Another of Maids Causeway's traits is the lather she works herself into during the preliminaries. Where this would normally be a cause for concern for paddock-watchers, it seems to have no effect on her race.

"She sweats like no horse I've ever ridden," Hills said. "I had my feet out of the irons almost until they jumped off just to try and settle her a bit, but the sweat just kept pouring out of her and she just wanted to get on with.

"But it doesn't seem to sap her energy, or if it does, then she must be some filly. If she was dry before a race, that's when we would start to worry."

Damson, the favourite for yesterday's race, was also warm in the paddock, but in her case she ran like a filly who was not in the mood. Virginia Waters, the 1,000 Guineas winner, also finished well beaten.

Jimmy Fortune was denied by a narrow margin in the main event, but both the jockey and John Gosden, the trainer of Karen's Caper, had been in the winner's enclosure 35 minutes earlier after Plea Bargain's success in the King Edward VII Stakes.

The winner had to survive a stewards' inquiry, having drifted left under a right-handed drive to cause interference to The Geezer.

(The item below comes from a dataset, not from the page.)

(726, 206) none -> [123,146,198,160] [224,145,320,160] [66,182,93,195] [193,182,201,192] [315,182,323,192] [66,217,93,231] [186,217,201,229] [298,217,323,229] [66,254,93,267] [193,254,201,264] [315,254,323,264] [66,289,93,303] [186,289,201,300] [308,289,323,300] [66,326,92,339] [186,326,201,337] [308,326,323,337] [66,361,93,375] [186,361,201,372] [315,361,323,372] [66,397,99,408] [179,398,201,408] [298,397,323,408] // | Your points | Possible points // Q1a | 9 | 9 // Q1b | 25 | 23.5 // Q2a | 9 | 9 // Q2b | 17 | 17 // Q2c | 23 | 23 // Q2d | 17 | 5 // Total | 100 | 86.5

Fortune was banned for three days for careless riding, though the placings remained unaltered. Plea Bargain will now have a break before a possible run in the St Leger.

"I thought about running him in the French Derby but we decided to wait for this," Gosden said. "I will put him in the Leger and have a look and he will then join Godolphin, where I hope he will make a lovely four-year-old."